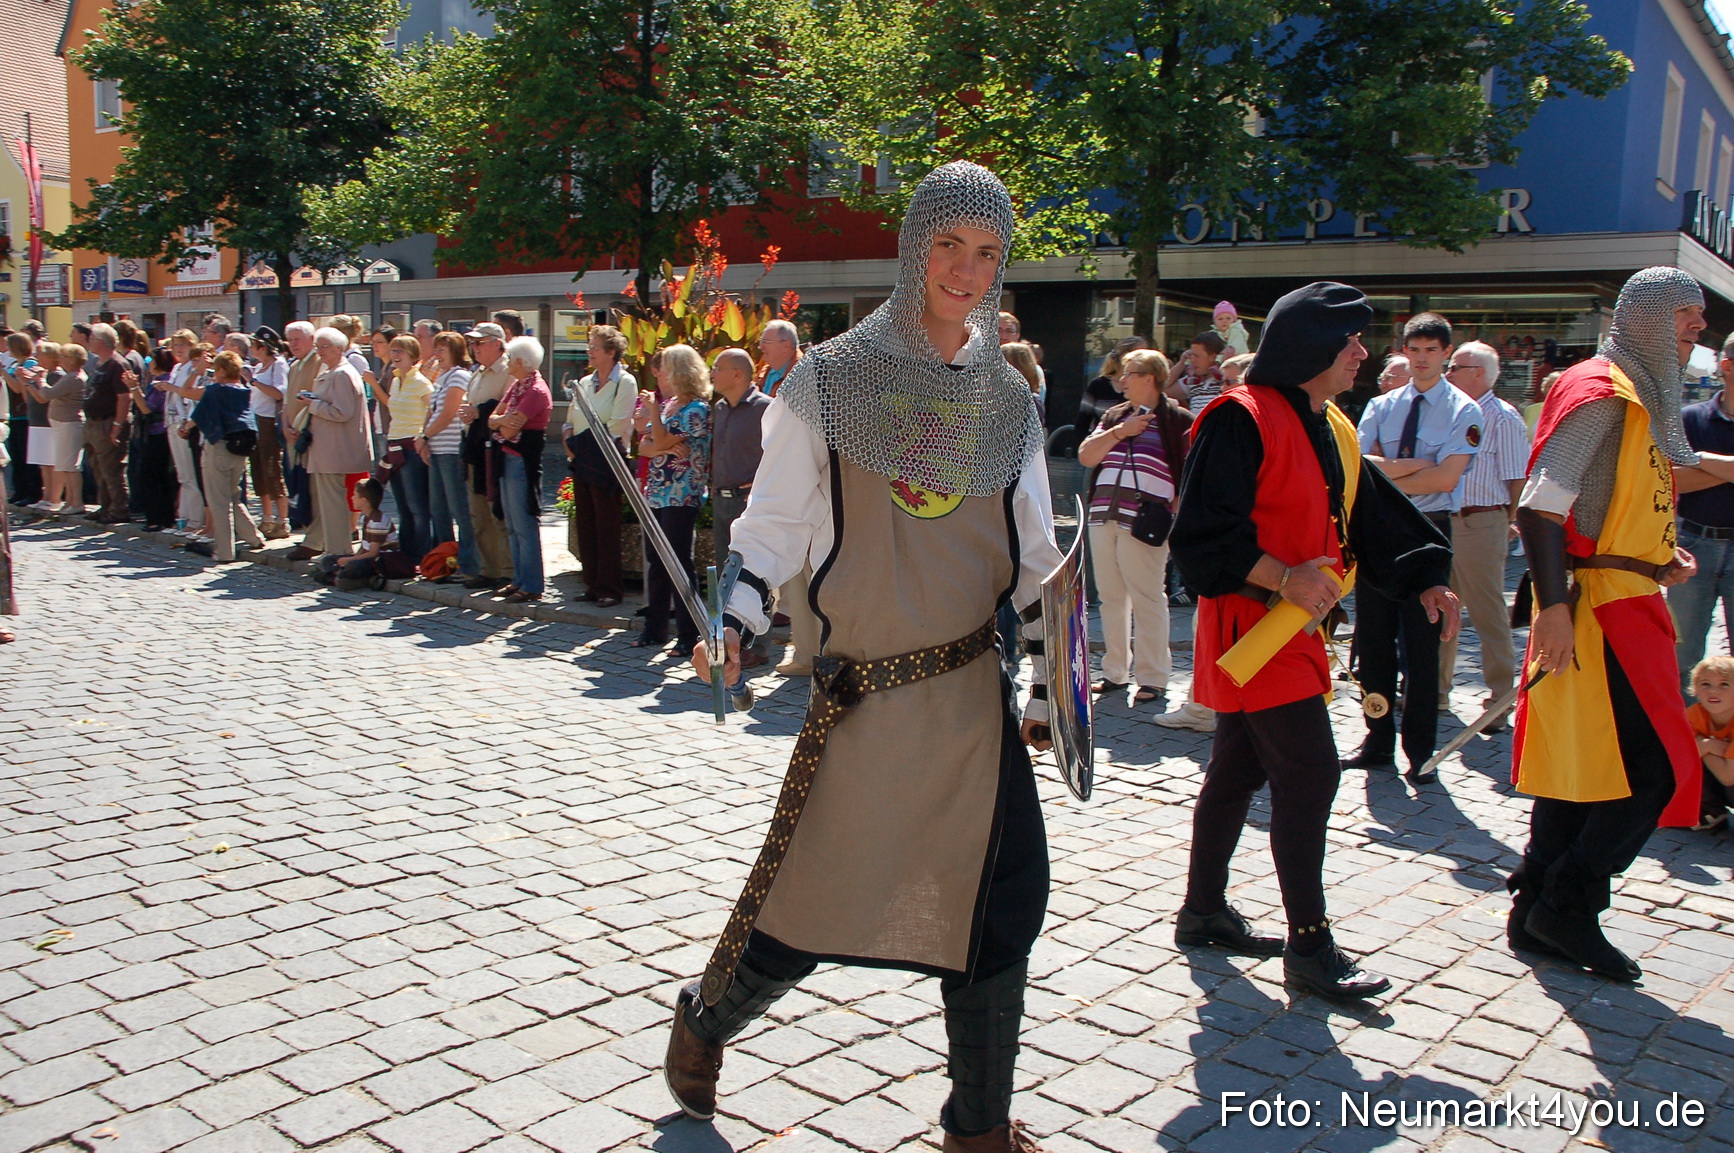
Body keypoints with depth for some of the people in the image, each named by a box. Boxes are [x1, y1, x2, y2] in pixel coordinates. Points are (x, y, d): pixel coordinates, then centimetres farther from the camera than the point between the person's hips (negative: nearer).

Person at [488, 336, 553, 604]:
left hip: (523, 461, -10)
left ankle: (531, 586, -1)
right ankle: (519, 580, 20)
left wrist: (501, 421, 0)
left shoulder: (536, 391, -15)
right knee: (512, 526, 13)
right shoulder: (516, 386, 15)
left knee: (524, 526, -6)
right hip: (507, 459, 10)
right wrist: (502, 419, -9)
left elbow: (510, 430, -20)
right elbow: (492, 420, 11)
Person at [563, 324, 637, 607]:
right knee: (585, 525, 8)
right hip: (582, 462, 7)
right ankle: (592, 585, 16)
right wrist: (571, 444, -2)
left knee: (606, 527, -4)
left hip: (606, 462, -7)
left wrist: (583, 443, -9)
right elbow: (570, 421, 17)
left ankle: (609, 588, 3)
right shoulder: (585, 382, 15)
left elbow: (617, 426, -14)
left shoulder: (625, 382, -7)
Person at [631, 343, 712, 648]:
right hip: (656, 494, 8)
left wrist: (652, 409, -6)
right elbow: (644, 446, 9)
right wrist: (668, 447, -10)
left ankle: (689, 636, 1)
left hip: (681, 497, -8)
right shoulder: (667, 404, 14)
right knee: (656, 562, 12)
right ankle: (655, 630, 21)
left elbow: (661, 441, -15)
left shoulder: (697, 409, -11)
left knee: (679, 565, -5)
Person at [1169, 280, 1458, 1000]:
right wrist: (1284, 578, -22)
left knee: (1237, 772, 16)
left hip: (1296, 625, 10)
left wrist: (1425, 582, 7)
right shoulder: (1242, 420, -15)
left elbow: (1373, 514, 18)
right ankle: (1309, 946, 1)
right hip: (1251, 625, -9)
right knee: (1310, 773, -9)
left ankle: (1203, 912, 28)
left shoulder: (1329, 429, 14)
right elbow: (1203, 533, -21)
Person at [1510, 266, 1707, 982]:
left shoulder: (1644, 398, 20)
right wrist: (1553, 605, -26)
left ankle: (1539, 912, 16)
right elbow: (1539, 505, -19)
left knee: (1581, 765, 10)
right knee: (1654, 769, -9)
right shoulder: (1602, 392, -10)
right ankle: (1567, 908, 0)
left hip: (1626, 602, 10)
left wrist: (1659, 556, 13)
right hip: (1598, 604, -10)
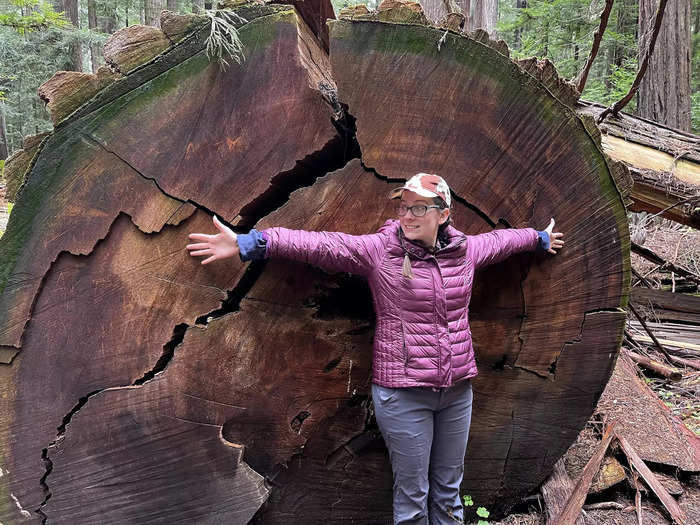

TASK DESCRIPTION: In the data from the start up to and including the line that contains "left ankle: (689, 636, 1)", rename every "wrist" to "hand" and give those lines again with nothing else changed. Omit the pictures from your answer.

SOLUTION TO THIS TASK:
Body keypoints with depth for some of the people in the image, each named by a box. Boxes are [x1, y1, x2, y2] in pixel coordinates. Points are (x, y, d): pixel coordinates, then centimetres farther from the camera than the point between the person's hips (negative: nearer).

Person at [488, 336, 553, 604]:
left hip: (523, 461, -10)
left ankle: (531, 586, -1)
right ankle: (519, 580, 20)
left hand: (501, 421, 0)
left shoulder: (536, 391, -15)
right knee: (512, 526, 13)
right shoulder: (516, 386, 15)
left knee: (524, 526, -6)
right hip: (507, 459, 10)
right hand: (502, 419, -9)
left elbow: (510, 430, -20)
right elbow: (492, 420, 11)
Person at [563, 324, 637, 607]:
right knee: (585, 525, 8)
right hip: (582, 462, 7)
right ankle: (592, 585, 16)
right hand: (571, 444, -2)
left knee: (606, 527, -4)
left hip: (606, 462, -7)
left hand: (583, 443, -9)
right elbow: (570, 421, 17)
left ankle: (609, 588, 3)
right shoulder: (585, 382, 15)
left elbow: (617, 426, -14)
left shoulder: (625, 382, -7)
Person at [631, 343, 712, 648]:
right hip: (656, 494, 8)
left hand: (652, 409, -6)
right elbow: (644, 446, 9)
right hand: (668, 447, -10)
left ankle: (689, 636, 1)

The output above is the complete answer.